Question

Capacitor of capacitance 10 micro farad is fully charged by 200V supply . The energy stored in the capacitor is

Answer 1

Given ,

Capacitance (C) = 10 µf or 10^(-5) f

Potential difference (v) = 200 v

We know that , the energy stored in a capacitor is given by

$\boxed{ \tt{Energy \: (U) = \frac{1}{2} {(v)}^{2}C}}$

Thus ,

$\tt : \mapsto U = \frac{1}{2} \times {(200)}^{2} \times {(10)}^{ - 5}$

$\tt : \mapsto U = \frac{40000 \times {(10)}^{ - 5} }{2}$

$\tt : \mapsto U =2 \times {(10)}^{ - 1}$

$\tt: \mapsto U =0.2 \: joule$

★ The energy stored in a capacitor is 0.2 J

Answer 2

Answer:

A capacitor of capacitance 10 microfarad is fully charged by a 200V supply. The energy stored in the capacitor is $0.2\ J$

Explanation:

• Let us consider a capacitor of capacitance C and with a potential difference between the capacitor plates V.
• The work done in charging a capacitor is stored as electric potential energy.

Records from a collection
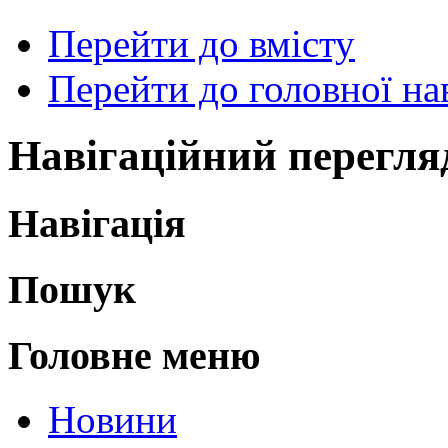
Перейти до вмісту
Перейти до головної нав
Навігаційний перегля
Навігація
Пошук
Головне меню
Новини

Complete the following:
- 1) Reproduce the capacitor thread starting at "A capacitor of capacitance 10" and ending at "electric potential energy.".
- 2) In the capacitor thread, condense the paragraph beginning "A capacitor of capacitance 10 microfarad" into one short sentence that keeps its main facts.
- 3) In the capacitor thread, what value in farads does the first answer give for the capacitance?

Solutions to the exercise:
- 1)
A capacitor of capacitance 10 microfarad is fully charged by a 200V supply. The energy stored in the capacitor is $0.2\ J$

Explanation:

• Let us consider a capacitor of capacitance C and with a potential difference between the capacitor plates V.
• The work done in charging a capacitor is stored as electric potential energy.

- 2) A 10 microfarad capacitor fully charged by a 200 V supply stores 0.2 J of energy.

- 3) 10^(-5) farad